I was first diagnosed with M.E. in 2007 after a viral illness and three traumatic bereavements. I also had several chest infections and food poisoning. I had to leave my job as a nurse and instead worked part-time in an after-school club. Over several years I slowly improved with lifestyle changes and complementary therapies. I was able to enjoy holidays, re-start piano lessons, sing in a choir and attend art and yoga classes. I really loved walking our dog.
In 2015, my health declined again. I was diagnosed with an ectopic parathyroid adenoma that caused osteoporosis. After a failed operation, I found a specialist in London who successfully removed the tumour, but the whole experience was extremely stressful.
Following the second surgery in 2018 I became severely fatigued with dysautonomia and multiple debilitating symptoms. I was largely bed- or sofa-bound, anxious and very depressed. At my lowest point, I couldn’t tolerate TV or even look at my phone for more than a few minutes. I couldn’t socialise at all or even go outside. Local fatigue and mental health services couldn’t provide the level of support I needed, which was devastating and frightening. My GP prescribed various medications for depression and anxiety, but this only worsened my physical symptoms.
I started private therapy, where I began to understand how long-standing nervous system dysregulation had affected my health. l learnt that as a highly sensitive person and also a people pleaser I had not looked after my own needs. Since 2018 I’ve worked with functional medicine practitioners and nutritionists. We have had to pay for everything. Long standing digestive issues have contributed to my ill health.
It has been very hard missing out on life, especially not being able to walk our dog and not being able to help with my 4 granddaughters. It has also been very challenging for my husband who shops, cooks and supports me. A lot of the time I felt invisible and there was a lack of understanding of my condition by a lot of people including health professionals.
Despite losing many friends, I’ve had a lovely carer and I’ve found good support within the online M.E. community. I’ve made a few really good friends with M.E. through these groups. I have a supportive, loving family and my poodle, Willow, who is a very special companion for us.
What Helps Me
Yoga Nidra, gentle movement and breathing exercises.

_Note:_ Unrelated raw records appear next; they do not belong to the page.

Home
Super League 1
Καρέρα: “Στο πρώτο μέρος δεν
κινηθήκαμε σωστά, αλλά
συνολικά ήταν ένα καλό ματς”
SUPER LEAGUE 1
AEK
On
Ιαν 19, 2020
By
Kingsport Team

Therapy, journalling, Emotional Freedom Technique and vagus nerve exercises.
Creativity such as writing and illustrating books for my grandchildren.
Music (sharing tracks with a friend and playing piano for short periods).
Practising self-compassion.
Taking small steps forward.
Talking with people who really listen. It’s good when people take an interest in me. It is helpful when people can acknowledge my difficulties while also engaging in broader conversation.
Small acts of kindness. Kind words and messages. Checking in with me.
Cuddles — especially with Willow, Piya (our son’s dog) and my grandchildren.
Moving Forward
Progress is very slow, but it is happening. I continue with nutritional therapy, yoga nidra, breathing practices, and emotional regulation. Creativity brings me joy. I am able to visit my son’s house briefly and go on short outings in the car.
The combination of both severe M.E. and depression has been traumatic, challenging and isolating but there are moments of light. With the love of family, the comfort of Willow, and small daily steps forward, I hope that I can continue to improve.
The Smile for M.E. gifts and handwritten card really helped me to feel seen and acknowledged. It was such a wonderful surprise.